Pour être fonctionnelles, les protéines qui agissent comme récepteurs membranaires doivent être repliées et amenées à la surface de la cellule; cet état est assuré par les protéines chaperons, qui les assistent dans leur repliement. Certaines maladies sont dues à une mutation empêchant ces récepteurs de se replier et d’atteindre leur stade fonctionnel.
Le procédé de Michel Bouvier consiste à imiter l’action des protéines chaperons à l’aide d’un ligand, c’est-à-dire une petite molécule qui a la propriété de se fixer à une protéine déterminée.
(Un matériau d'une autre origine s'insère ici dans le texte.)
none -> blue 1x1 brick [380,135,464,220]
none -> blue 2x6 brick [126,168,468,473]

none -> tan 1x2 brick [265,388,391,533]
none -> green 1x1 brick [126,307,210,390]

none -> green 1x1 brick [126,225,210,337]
Dans le cas en question, le ligand permet aux protéines réceptrices immatures de se replier et d’atteindre la surface de la cellule.
Par analogie avec les protéines chaperons, le chercheur a désigné ces ligands moléculaires du nom de «chaperons pharmacologiques». Cette découverte ouvre une nouvelle voie dans le traitement de certaines maladies, là où des traitements traditionnels consistaient jusqu’ici à suractiver les récepteurs déjà fonctionnels.
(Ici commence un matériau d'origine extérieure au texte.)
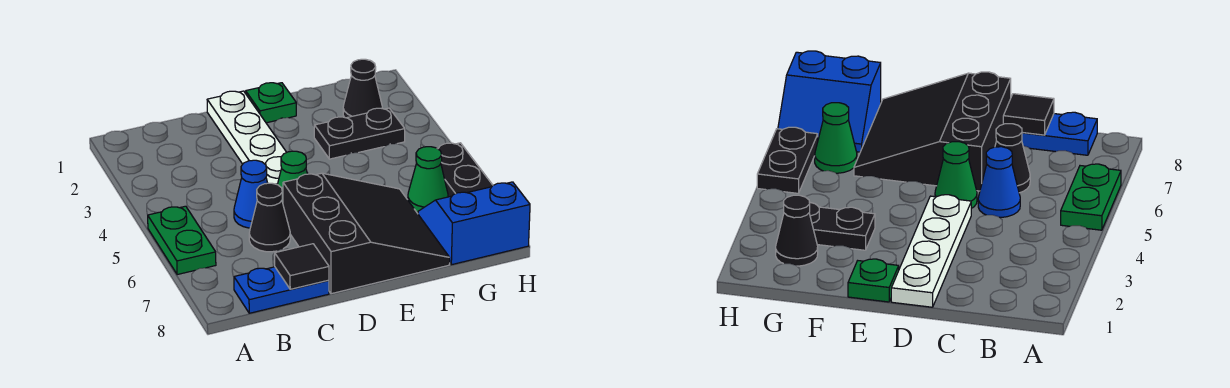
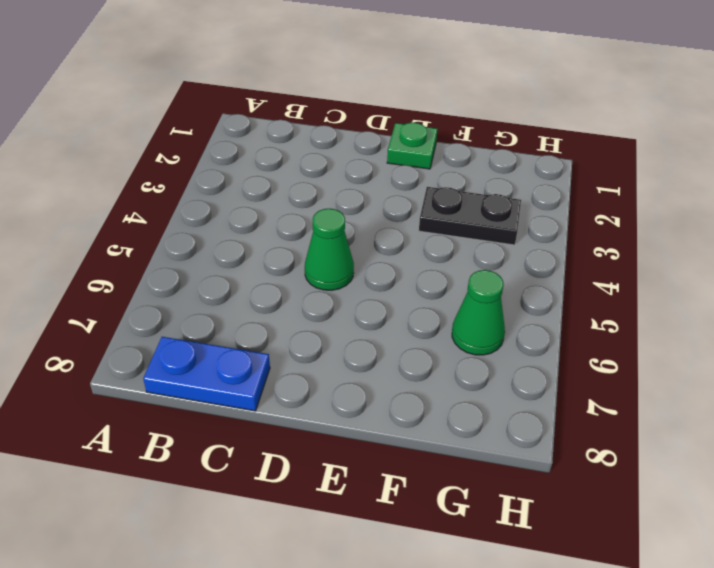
none -> green 1x2 plate [148,206,216,275]
none -> blue 1x1 cone [234,160,267,228]
none -> black 1x1 cone [249,183,290,252]

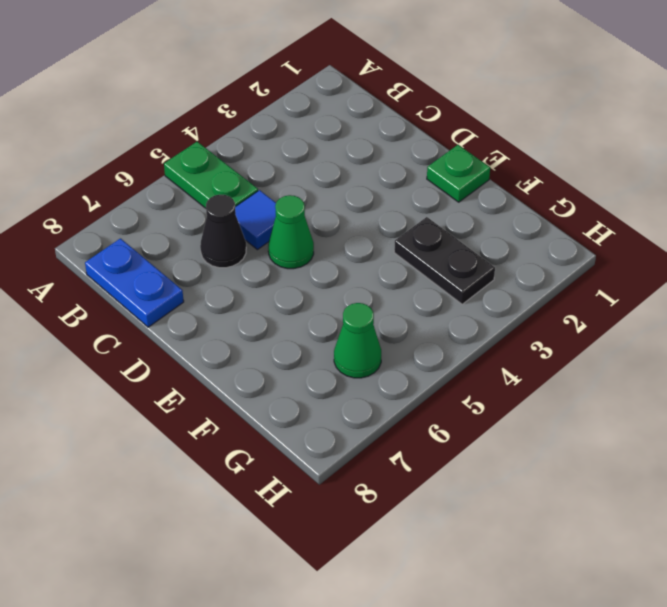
green 1x2 plate [164,142,258,208] -> green 1x2 plate turned to [148,206,216,275]
blue 1x1 tile [235,190,276,250] -> blue 1x1 cone [234,160,267,228]
none -> white 1x4 plate [207,91,287,184]
none -> black 3x3 slope [283,173,450,294]
none -> black 1x1 cone [343,59,382,118]

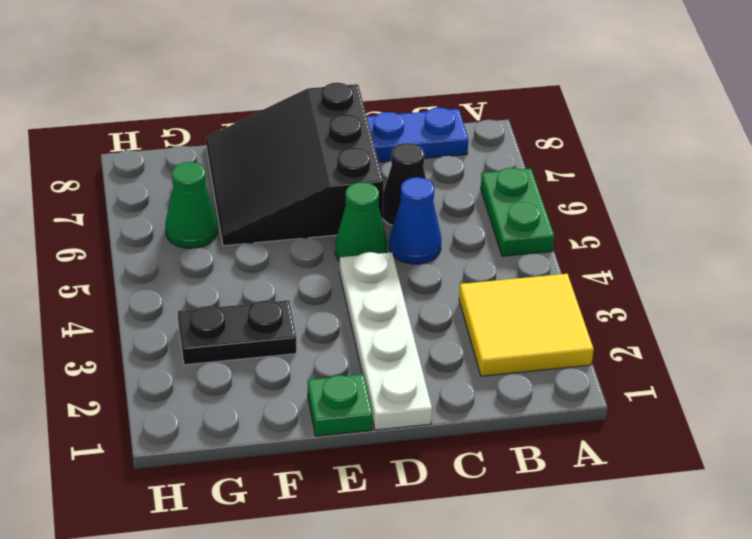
yellow 2x2 tile [459,274,594,376] -> none
none -> black 1x1 cone [343,59,382,118]
none -> blue 2x2 slope [418,182,530,265]
none -> black 1x2 plate [437,143,493,197]

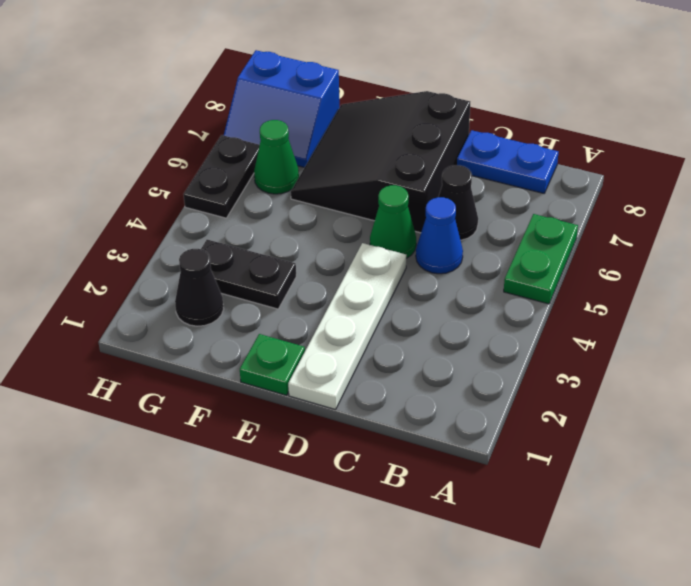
none -> black 1x1 tile [275,244,329,289]

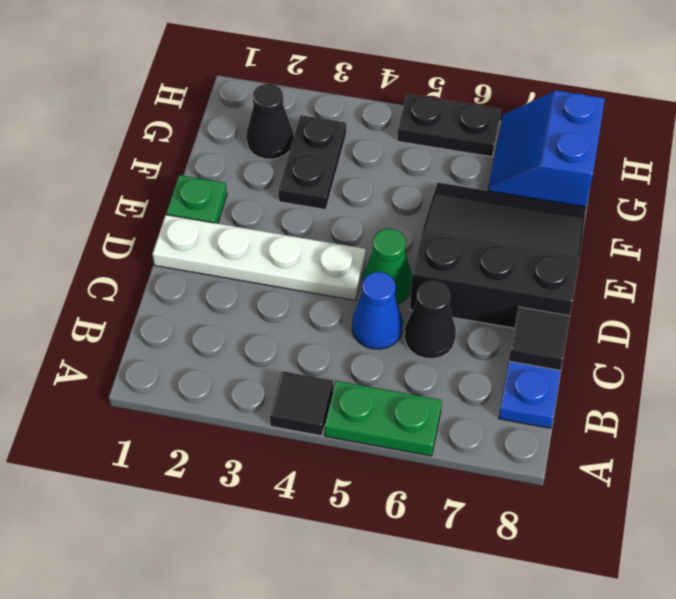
black 1x1 tile [270,371,333,436] -> none
none -> green 1x1 cone [408,147,448,213]

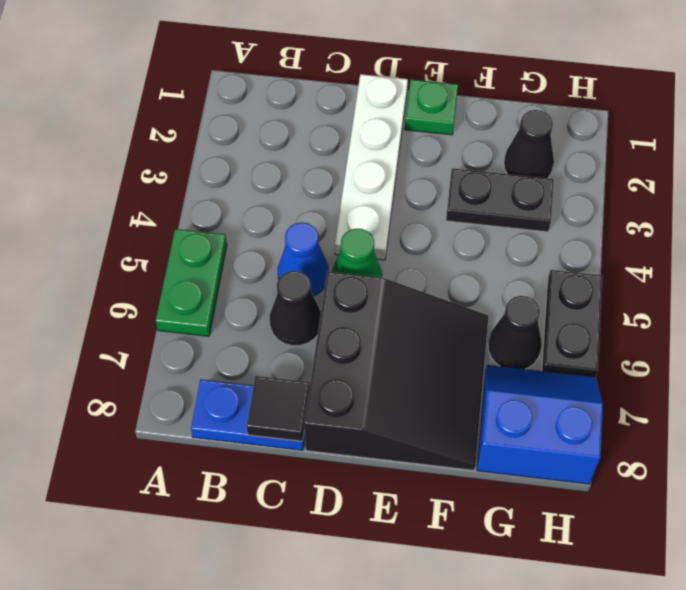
black 1x1 cone [488,296,542,369] -> green 1x1 cone [408,147,448,213]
«Nous avons montré que le concept de chaperons pharmacologiques fonctionne pour les récepteurs opioïdes sensibles aux antidouleurs, affirme Michel Bouvier. Nous avons aussi démontré que ces chaperons peuvent agir sur des récepteurs normaux non mutés mais qui seraient mal repliés.»
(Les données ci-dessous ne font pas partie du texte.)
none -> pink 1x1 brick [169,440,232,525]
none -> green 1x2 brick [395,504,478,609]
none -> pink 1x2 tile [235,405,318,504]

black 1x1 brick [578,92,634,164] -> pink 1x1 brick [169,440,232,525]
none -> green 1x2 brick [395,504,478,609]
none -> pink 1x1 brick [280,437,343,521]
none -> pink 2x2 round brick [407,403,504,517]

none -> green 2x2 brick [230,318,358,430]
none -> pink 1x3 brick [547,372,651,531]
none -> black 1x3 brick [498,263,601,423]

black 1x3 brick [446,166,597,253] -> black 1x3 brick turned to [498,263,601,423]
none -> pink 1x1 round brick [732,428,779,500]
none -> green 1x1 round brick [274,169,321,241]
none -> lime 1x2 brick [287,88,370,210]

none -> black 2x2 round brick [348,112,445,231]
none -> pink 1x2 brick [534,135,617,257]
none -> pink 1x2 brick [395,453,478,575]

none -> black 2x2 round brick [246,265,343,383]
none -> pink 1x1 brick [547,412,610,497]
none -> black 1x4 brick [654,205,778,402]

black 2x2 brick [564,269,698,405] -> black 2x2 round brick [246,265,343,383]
Selon le chercheur, les ligands en question peuvent en fait rendre fonctionnels jusqu’à 100 % des récepteurs.
Ces travaux, publiés dans le numéro d’avril 2002 de la revue European Molecular Biology Organization, sont considérés comme majeurs et ont été soulignés par deux autres périodiques prestigieux, soit la revue Molecular Interventions, de l’American Society of Pharmacology and Experimental Therapeutics, qui leur a consacré un éditorial, et la revue Nature, où ils ont fait l’objet d’une recension dans le Nature Reviews Drug Discovery de juillet dernier.
Une première application dans le diabète insipide
La découverte de l’équipe de Michel Bouvier repose sur une autre découverte également attribuée à un professeur du Département de médecine, Daniel Bichet. Chercheur au Centre de recherche de l’Hôpital du Sacré-Cœur de Montréal, M. Bichet et son équipe ont démontré que le diabète néphrogénique (ou diabète insipide) est dû à une mutation des récepteurs de vasopressine — une hormone antidiurétique — qui les empêche de se relier et d’atteindre la surface. Comme la vasopressine règle la rétention d’eau, les patients atteints de cette forme de diabète urinent sans cesse et risquent la déshydratation.
Un traitement de cette maladie à l’aide de chaperons pharmacologiques en est actuellement au stade des études cliniques. Et selon Michel Bouvier, les résultats s’annoncent fort encourageants.
D’autres ententes sont en vue afin de tester le concept des chaperons dans des traitements antidouleur.